Commentary by David Fuller

Another look at gold in various currencies

David Fuller's view My last review of gold in many different currencies was on Tuesday 12th June 2012. Much of what I said on that date still applies but an update is merited by this week's upside breakout for gold in USD (weekly & daily).


Fullermoney has long contended that gold's best moves occurred when it was widely viewed as a monetary metal and appreciating against all fiat currencies. So, looking at 5-year weekly charts, how is the yellow metal doing today against some of the stronger currency indices and individual currencies? Versus the relatively firm Asian Dollar Index, gold has held above previous support and recently broken upwards from the lower side of its trading range. A move beneath this pattern's lows would be required to reverse current scope for a further rally towards the upper side of this range. This recovery within the range is further advanced against Dollar Index and the Latin American Dollar Index.

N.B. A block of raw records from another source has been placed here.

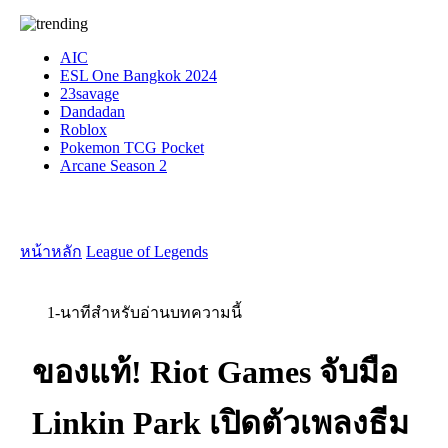
AIC
ESL One Bangkok 2024
23savage
Dandadan
Roblox
Pokemon TCG Pocket
Arcane Season 2
หน้าหลัก
League of Legends
1-นาทีสำหรับอ่านบทความนี้
ของแท้! Riot Games จับมือ
Linkin Park เปิดตัวเพลงธีม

In June, gold's recovery potential looked least convincing against firmer currencies such as the Japanese yen, Chinese renminbi, Singapore, Australian, New Zealand and Canadian dollars. Indeed, is slipped lower against this group, particularly versus AUD and NZD. Consequently these patterns remain less convincing; the recent lows need to hold and further recoveries are required to confirm support near the range lows.

Not surprisingly, gold has been considerably firmer against the soft euro and Swiss franc since it was pegged to the single currency. Gold is near the upper side of its range against these two currencies and a sharp reaction would be required to offset current scope for a further test of the upper boundary and quite possibly upside breakouts before yearend. The same can be said for gold in South African Rand.

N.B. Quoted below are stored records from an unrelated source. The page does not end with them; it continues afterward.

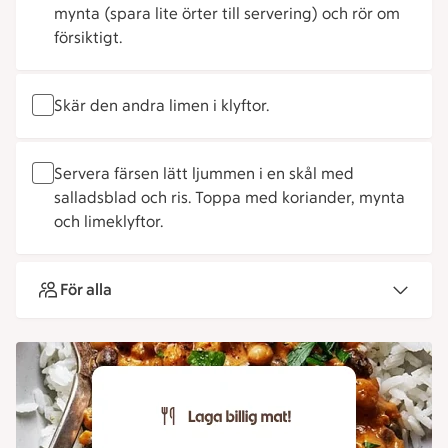
mynta (spara lite örter till servering) och rör om
försiktigt.
Skär den andra limen i klyftor.
Servera färsen lätt ljummen i en skål med
salladsblad och ris. Toppa med koriander, mynta
och limeklyftor.
För alla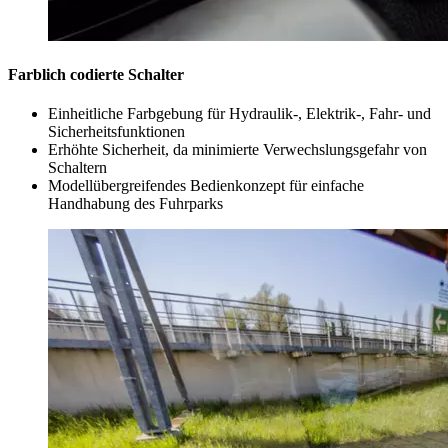
Farblich codierte Schalter
Einheitliche Farbgebung für Hydraulik-, Elektrik-, Fahr- und
Sicherheitsfunktionen
Erhöhte Sicherheit, da minimierte Verwechslungsgefahr von
Schaltern
Modellübergreifendes Bedienkonzept für einfache
Handhabung des Fuhrparks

Bullion looks strongest against the currencies of emerging market giants Brazil and India as it is extending its upward breaks from the previous trading ranges.

The only factor capable of preventing further gains for gold against all of these fiat currencies over the next year or more, in my opinion, would be a stock market slump of cyclical bear market proportions. I think that is unlikely for at least the remainder of this year, provided that we do not see a significant spike in the price of crude oil.